This way, caching and bulk retrieval system can be plugged in using

ServiceExecutorRegistryBulk.get().chain(new ChainingServiceExecutorBulkSpecial());

ChainingServiceExecutorBulkSpecial addes support for special service iris such as

SERVICE <cache:bulk+20:correlate:http://dbpedia.org/sparql> { }

or equivalently

SERVICE <cache:bulk+20:correlate> { SERVICE <http://dbpedia.org/sparql> { } }

where:

(There is a caveat that this only works reliably if none of the joining variables is projected because otherwise VarFinder may prevent conversion of OpJoin to OpSequence).

With the revised plugin system it is easy to add/remove this special functionality or add more custom ones.

Aklakan commented 2 years ago

A screenshot with cache and correlate in action to give some impression about the current state of the implementation.

image

afs commented 2 years ago

This allows for passing modified/rewritten ops down the chain - which is not possible with the ServiceExecutor interface.

Put any state the processing needs as an object in the context carried by the execution context.

This has per execution scope.

Aklakan commented 2 years ago

Yes, that's what I am doing already for configuration of bulk sizes or caching as in ChainingServiceExecutorBulkSpecial.java#L132.

Entries provided:
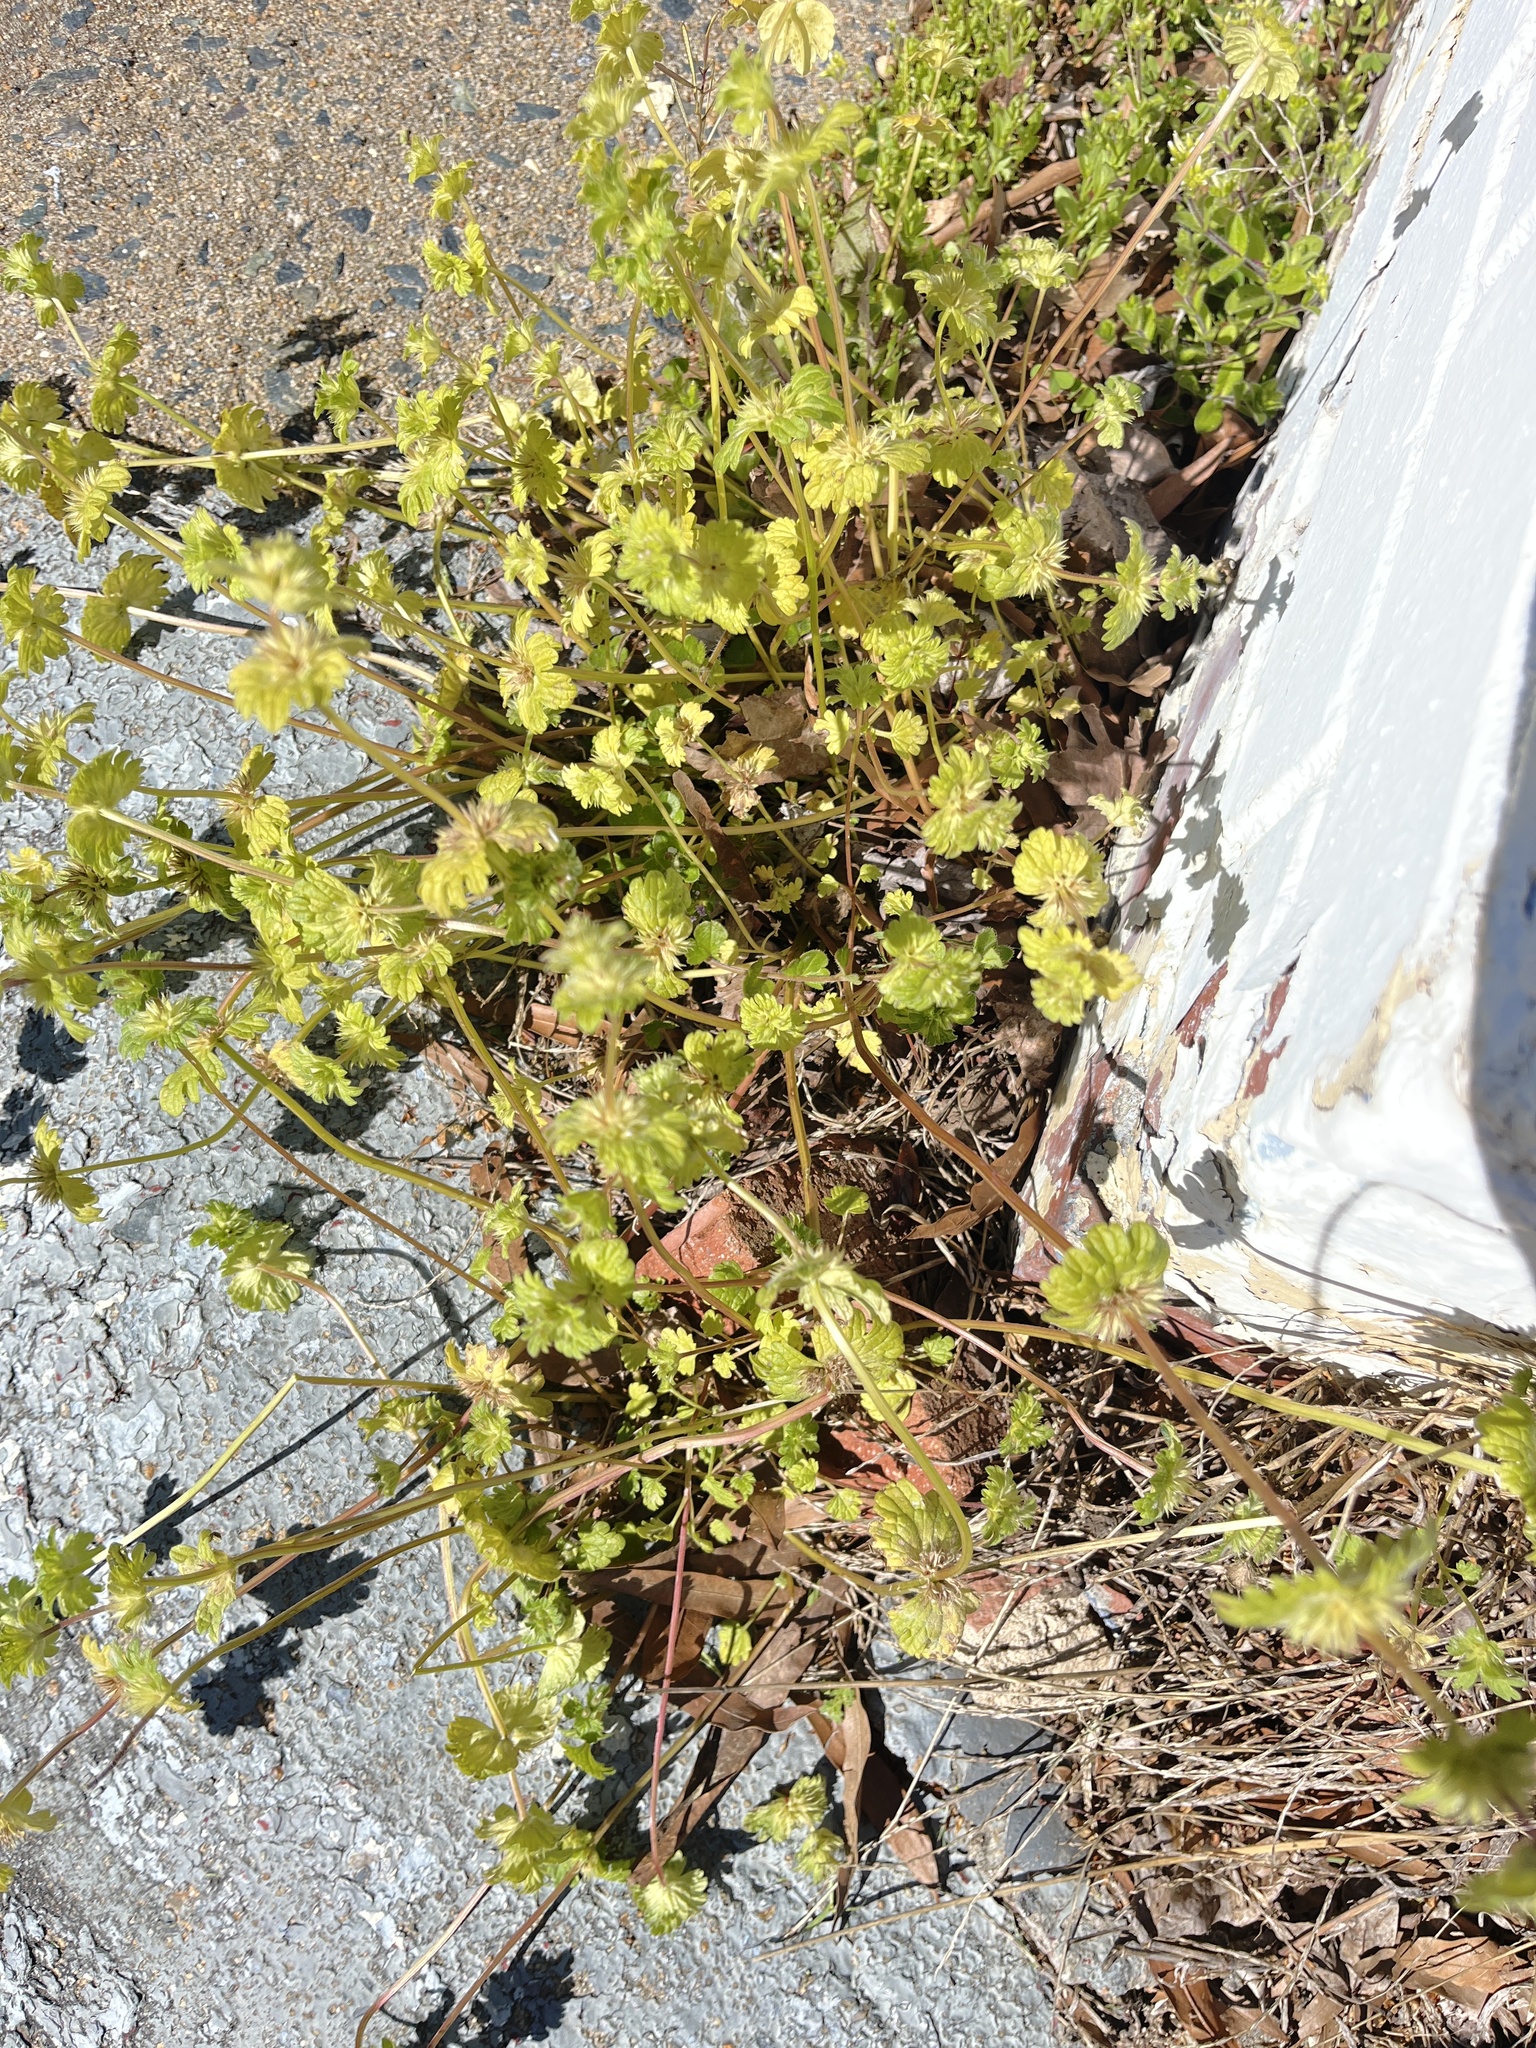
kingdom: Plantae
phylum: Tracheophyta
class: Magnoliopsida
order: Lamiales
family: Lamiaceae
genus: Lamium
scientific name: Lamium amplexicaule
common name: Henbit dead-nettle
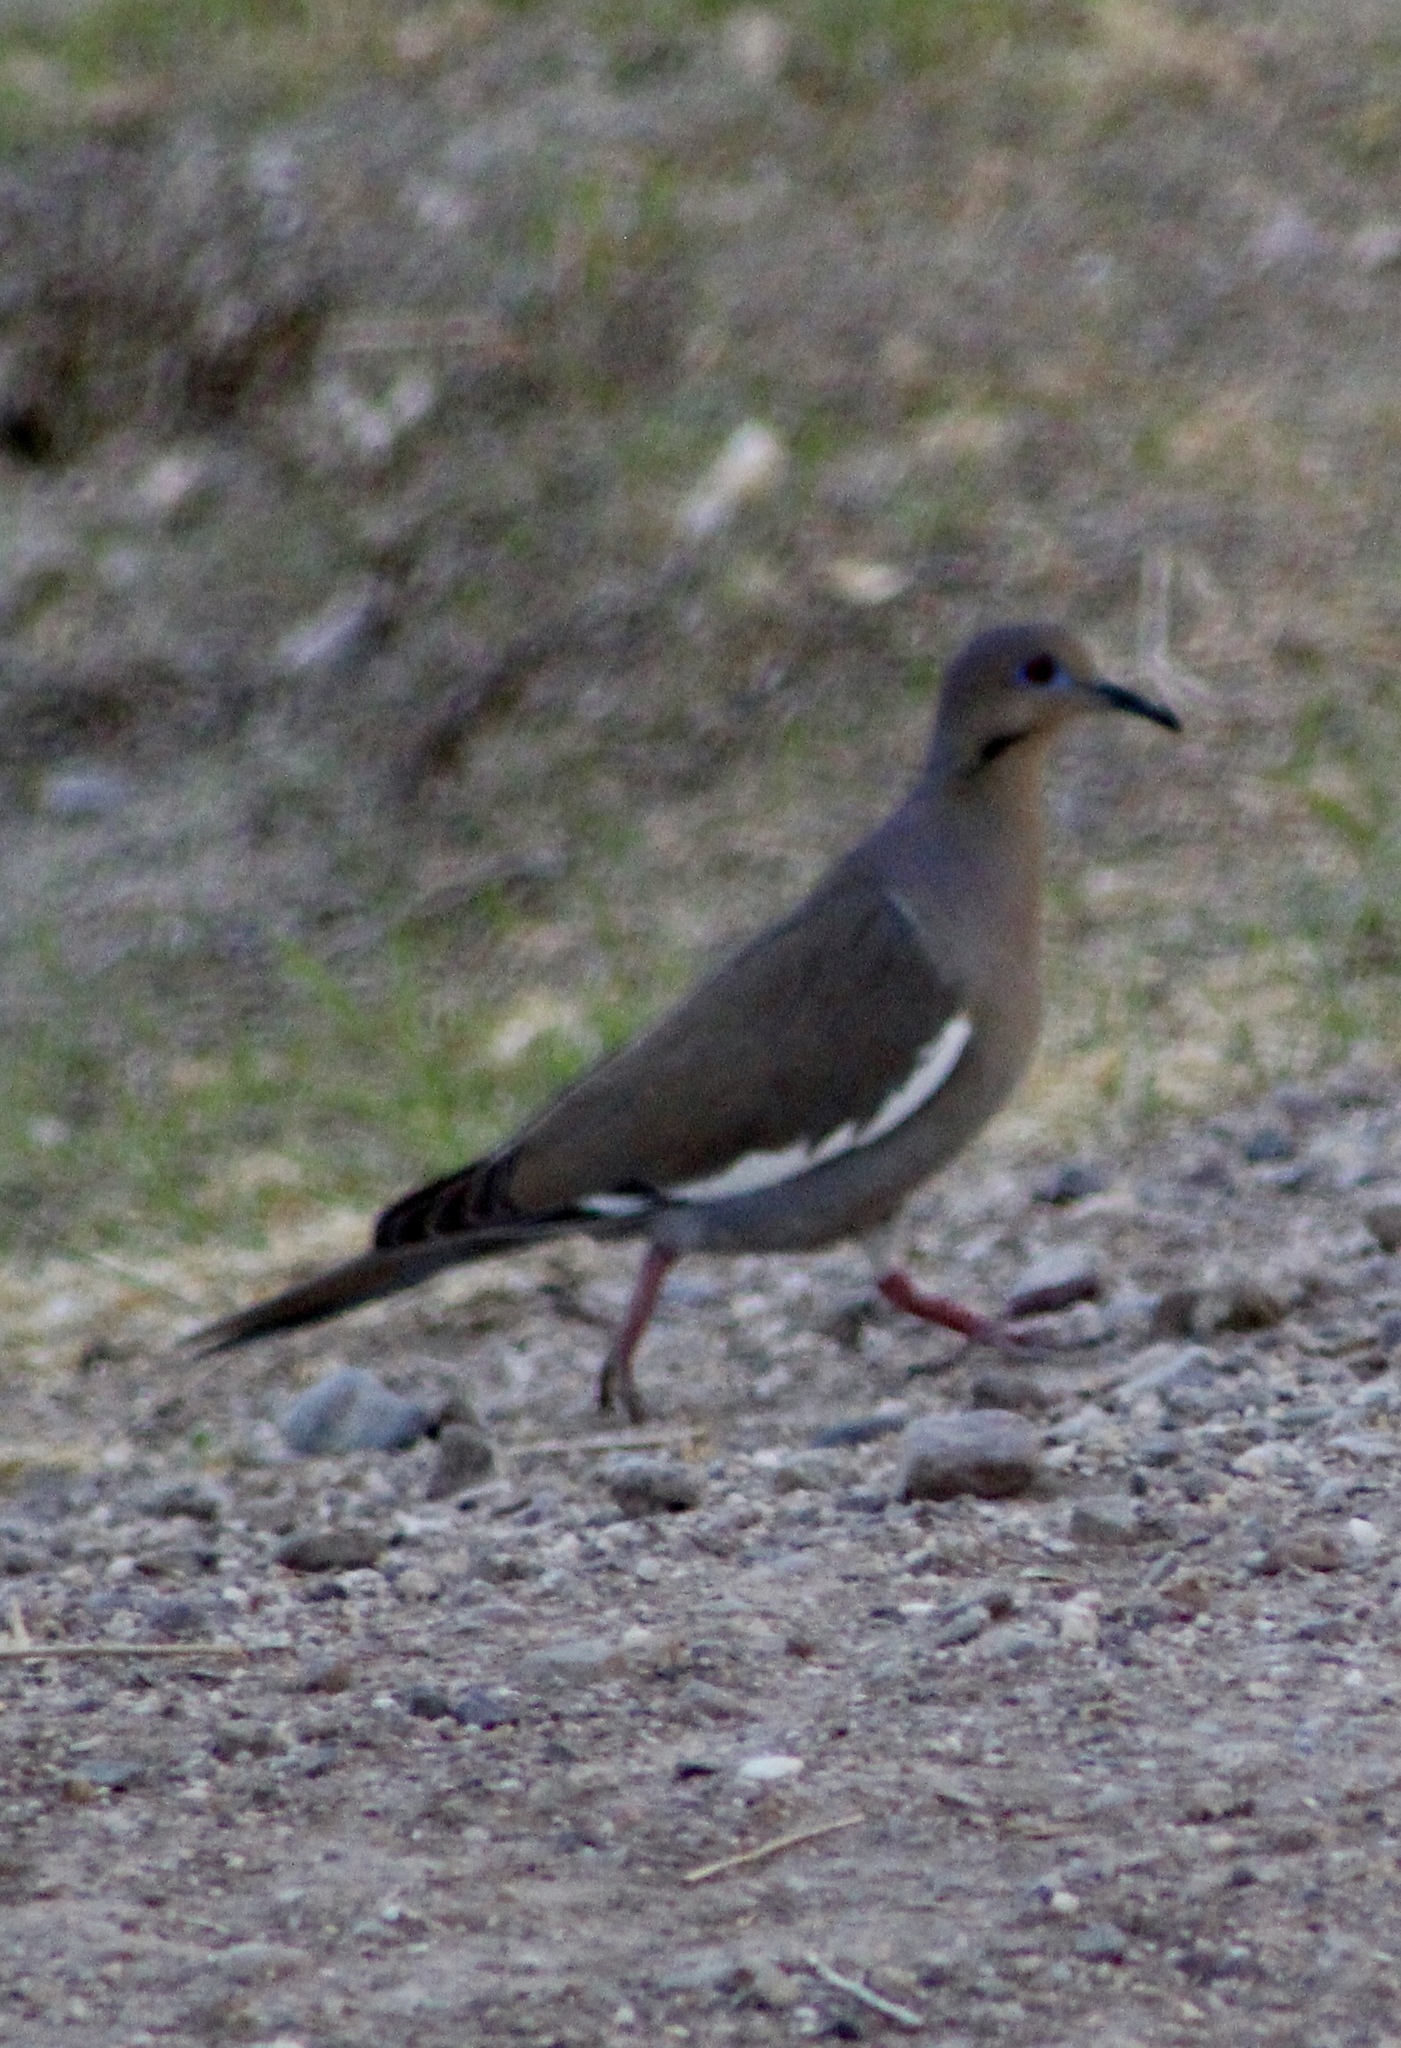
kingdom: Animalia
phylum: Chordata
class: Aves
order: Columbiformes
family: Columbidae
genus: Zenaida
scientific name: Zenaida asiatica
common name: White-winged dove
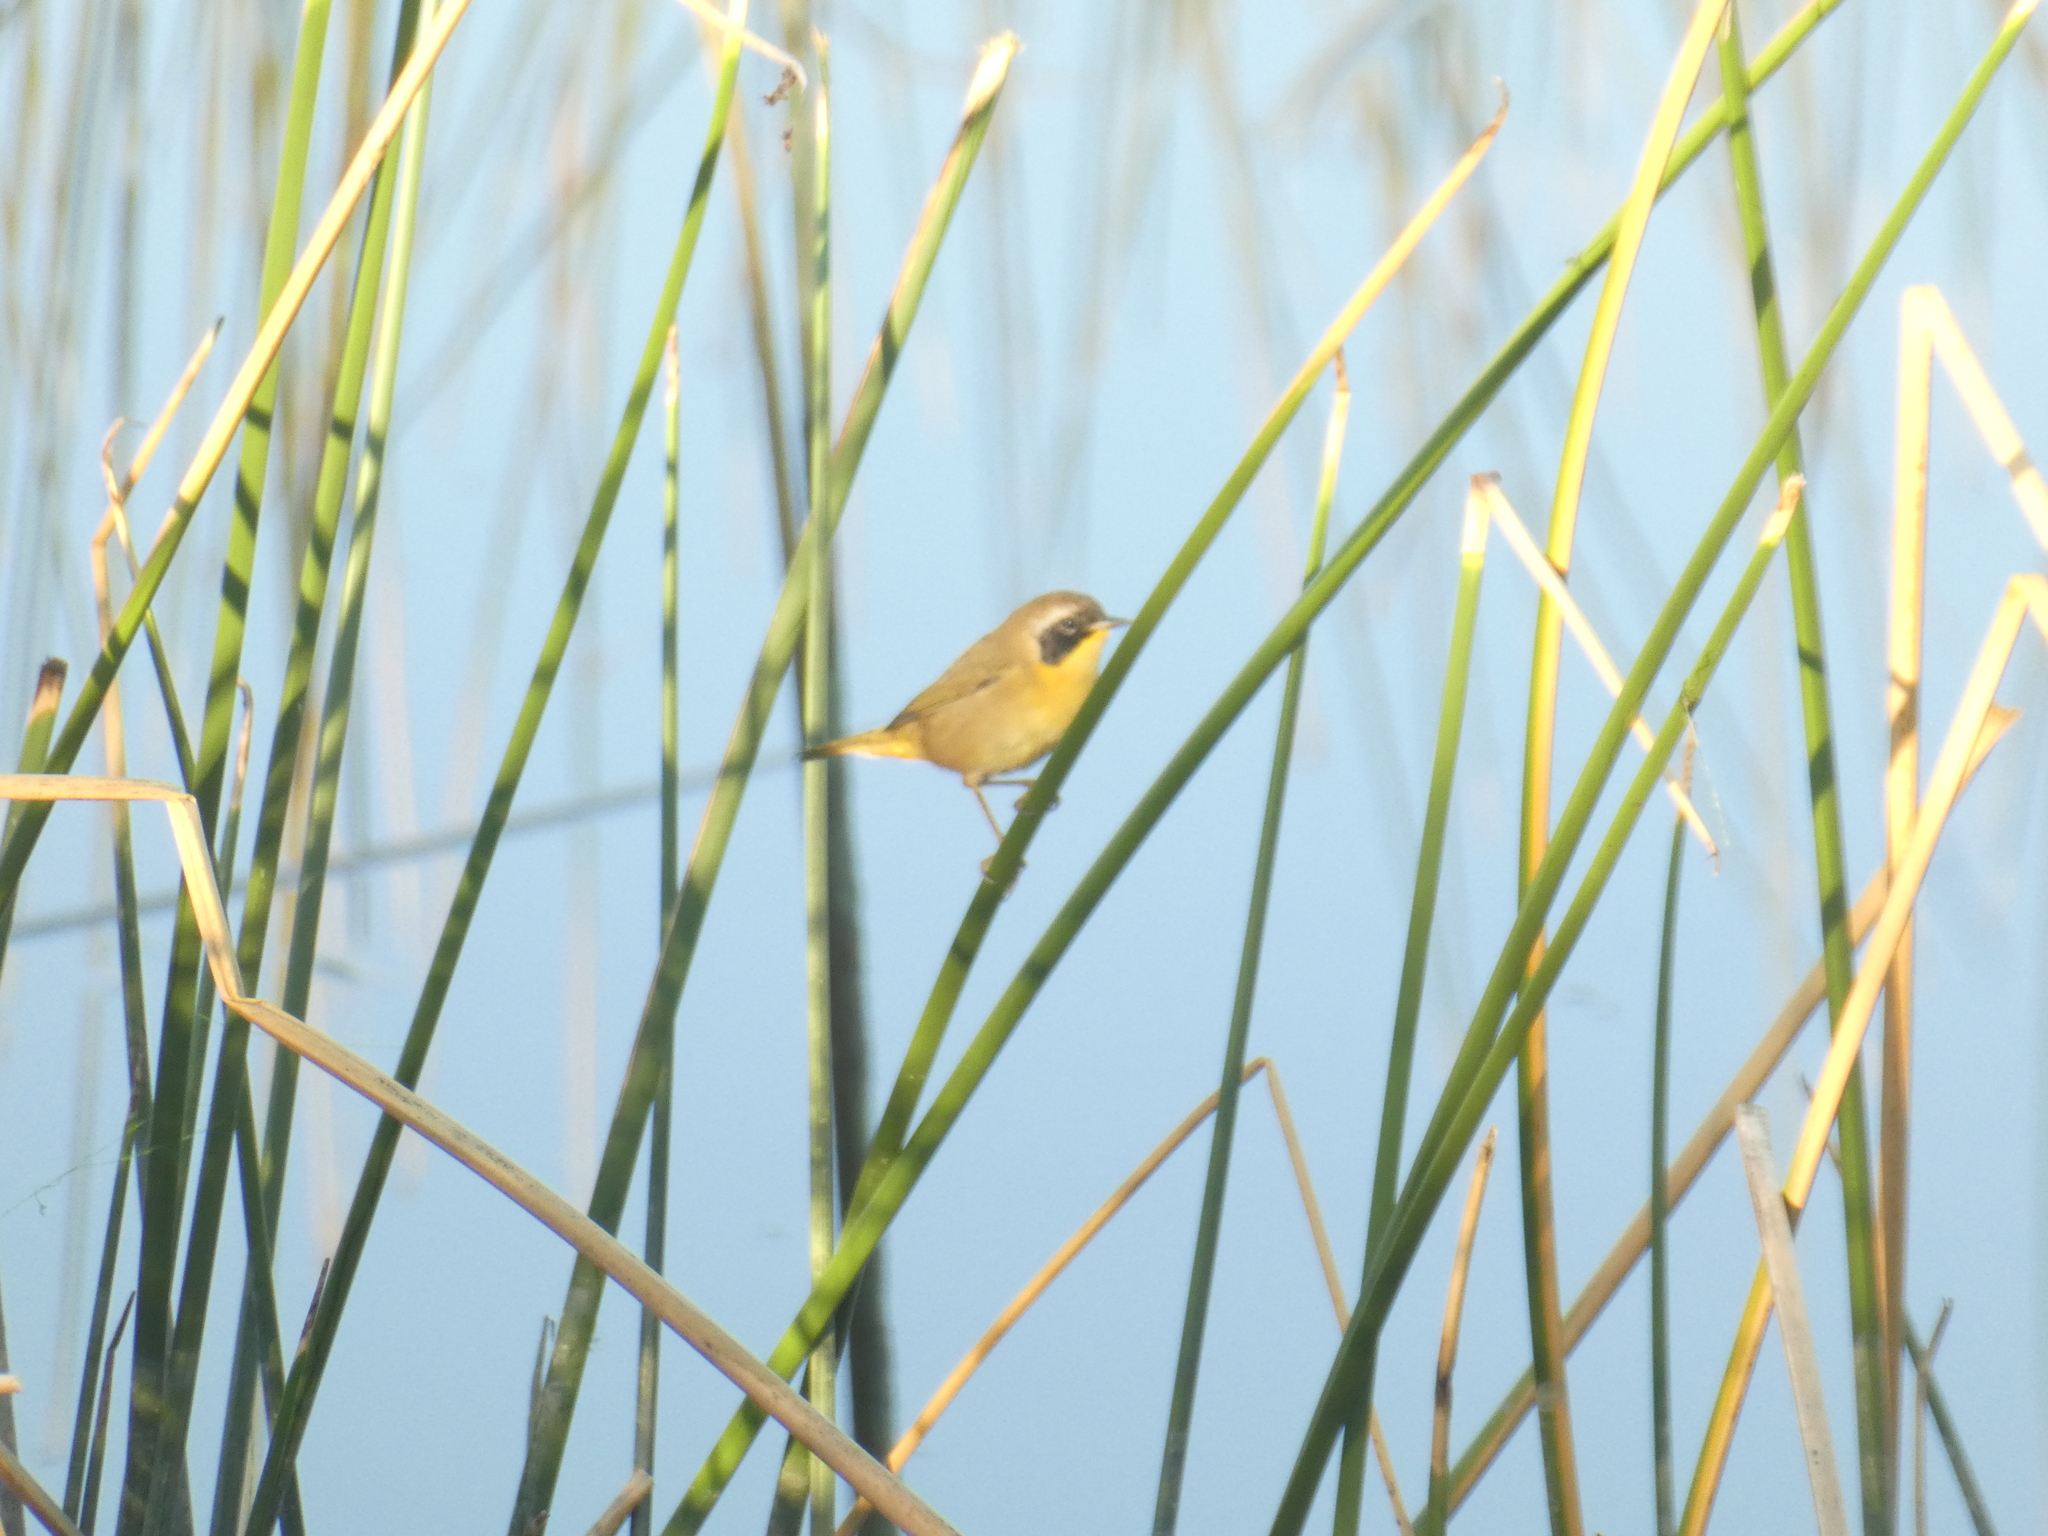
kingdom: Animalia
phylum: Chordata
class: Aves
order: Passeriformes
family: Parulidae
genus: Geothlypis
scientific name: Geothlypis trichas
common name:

Work instructions:
• a. Write out the passage of the service executor thread that opens with the words containing "(There is a" and closes with "the ServiceExecutor interface.".
• b. In the service executor thread, where should any state the processing needs be placed?
The material has no connection to the service executor thread.

Solved tasks:
• a.
(There is a caveat that this only works reliably if none of the joining variables is projected because otherwise VarFinder may prevent conversion of OpJoin to OpSequence).

With the revised plugin system it is easy to add/remove this special functionality or add more custom ones.

Aklakan commented 2 years ago

A screenshot with cache and correlate in action to give some impression about the current state of the implementation.

image

afs commented 2 years ago

This allows for passing modified/rewritten ops down the chain - which is not possible with the ServiceExecutor interface.

• b. As an object in the context carried by the execution context.